Multiple Sclerosis & Inflammation
an unconventional approach to living with MS
Hi! I'm Amber, I was diagnosed with Multiple Sclerosis about 12 years ago, not long after my third child's first birthday. Frankly it was devastating, I was at the time working at a retirement home and taking care of 2 residents that had the condition. One man was 40 and in the late stages of the disease, in the two years that I worked there I unfortunately watched his steady decline and eventual death, it was so sad. The other woman was 75 or so and had not been able to walk since she was 50 but was now confined to a wheelchair with pretty severe tremors all of the time. I remember the day that I was helping her get ready for bed and she made the comment, "well at least you don't have MS" and then her crying when I revealed to her that I had just recently been diagnosed. All I could think about were my 3 young kids, my husband and the end result of the disease.
It started out suddenly, I had been working the night shift- 11 p.m-7 a.m. pretty consistently, coming home in the morning to 3 toddlers while my husband went to work during the day and not really sleeping much along with eating a crappy diet of whatever I decided to buy from the vending machine at night. MS activators are stress, heat and fatigue- I was batting 1000 in all three. I went to the doctor because I was numb from toes to armpits and didn't know why. Not the can't feel anything kind of numb, the overstimulated pins and needles, ants crawling all over your body kind of numb. I was a wreck. It took weeks to get the MRI and proper specialists to diagnose, but when I finally did I felt like my life was over. I didn't know what to expect I just knew the end result and I didn't like it. Over the next couple years I used a self injection drug three times a week called Rebif, it was essentially low dose chemo and left me with flu like symptoms on injection nights and I hated it, it lowered my immune system enough that I was in the instacare facility almost weekly for UTIs, Strep and sinus infections, not to mention frequent cold sores and restless nights of fever and chills. But I continued on that path because I think we are trained to look for something, a drug, to "fix" our condition when really the most simple solution, like adjusting what we are eating and how we are living our lives may be the most helpful treatment of all.
I discontinued the use of Rebif when I found out that I was pregnant with my fourth child and called the drug company and several doctors trying to find out if it was safe to continue treatment and could never get an affirmative answer, now almost 10 years later and reading reports of this drug causing all sorts of cancer and death, I am so grateful that I did. She literally saved my life, I will be forever in her debt. Now MS doesn't have a cure, don't get me wrong, I am very aware of that. Food is not going to cure me of the disability and effects of this disease, but I know through trial and error and a lot of self experimentation that it is my best option and in my opinion a way to live a full and enjoyable life until a cure comes along, if that ever happens.
Side note- Do you ever wonder if God slows you down with stumbling blocks to save you from your crazy self or to make sure you are put in the path of the ones that you are supposed to help?
Fast forward 12 years, I have learned so much about myself and my condition, the effect that food has on our well being and the prescription drugs that make your life worse. As I struggle with this, I am focusing on food to heal and to treat Multiple Sclerosis. I will document from this day forward what I am eating and my current condition in the hopes to help and inspire those who may be struggling with an auto-immune disease and are seeking a boost for their current treatment, or those who haven't found relief and are searching for what others are doing to help themselves. I am going super clean again, as in diet because walking this week has suddenly become more laborious than it has been in the past. It's 100 degrees outside which is complete Kryptonite with MS and that could be part of it, but it is making me crazy to drag my left leg around like a false appendage and to not have the normal heel-toe gate as foot drop on my left leg has become very pronounce.

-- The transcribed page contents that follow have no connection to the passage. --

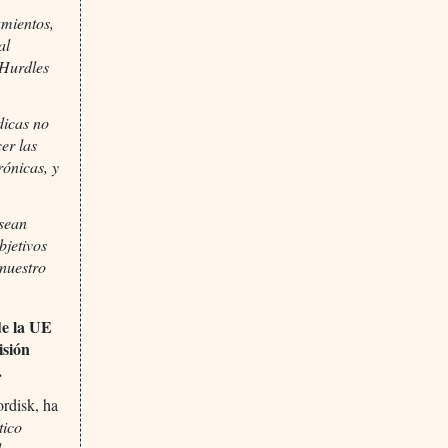
amientos,
al
 Hurdles
dicas no
cer las
rónicas, y
 sean
bjetivos
nuestro
de la UE
isión
.
rdisk, ha
tico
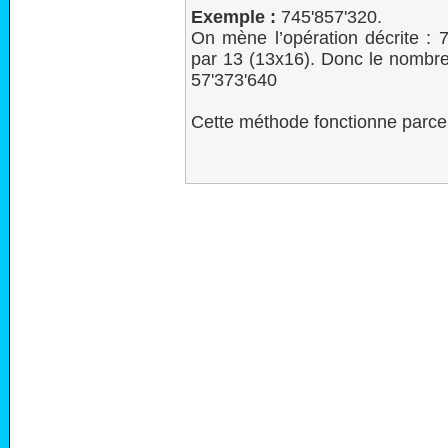
Exemple :
745'857'320.
On mène l’opération décrite : 
par 13 (13x16). Donc le nombre i
57'373'640
Cette méthode fonctionne parce q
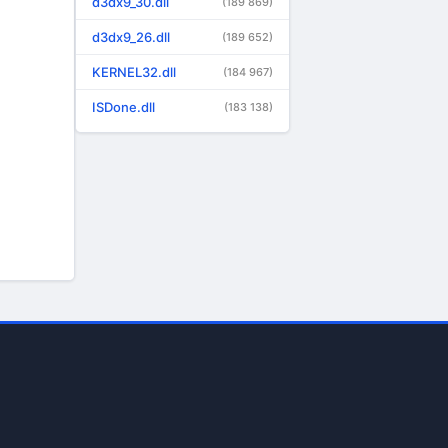
d3dx9_30.dll
(189 869)
d3dx9_26.dll
(189 652)
KERNEL32.dll
(184 967)
ISDone.dll
(183 138)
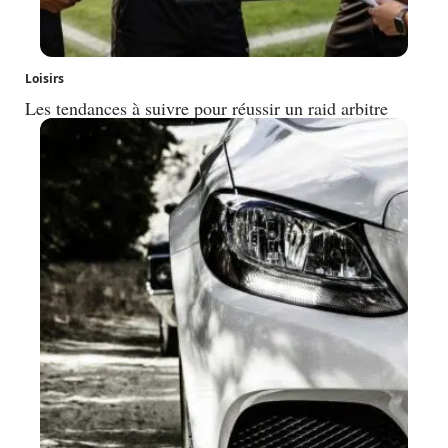
Loisirs
Les tendances à suivre pour réussir un raid arbitre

So here we go! Yesterday I had an Almond Milk, strawberry, raspberry, banana smoothie for breakfast. Oven baked zucchini for lunch with dairy free Parmesan and olive oil for lunch. Dinner was baked yellow summer squash crusted in dairy free parm, sliced garden tomatoes and some iceberg lettuce drizzled with low-fat Italian dressing. Late night snack was a handful of walnuts and pecans drizzled with our friend's organic honey and kosher salt, microwaved for 20 seconds. 40 ounces of water total for the day.
Essentially I'm doing my best to go dairy, gluten, meat and sugar free to see if my condition improves over the next few weeks.
Books and doctors that have helped: The MS Diet Book by Doctor Roy Swank, Dr. George Jelinek who created "Overcoming MS" overcomingms.org book and website, Dr. Terry Wahls, Chef Michael Symon and his cookbook "Fix it with Food".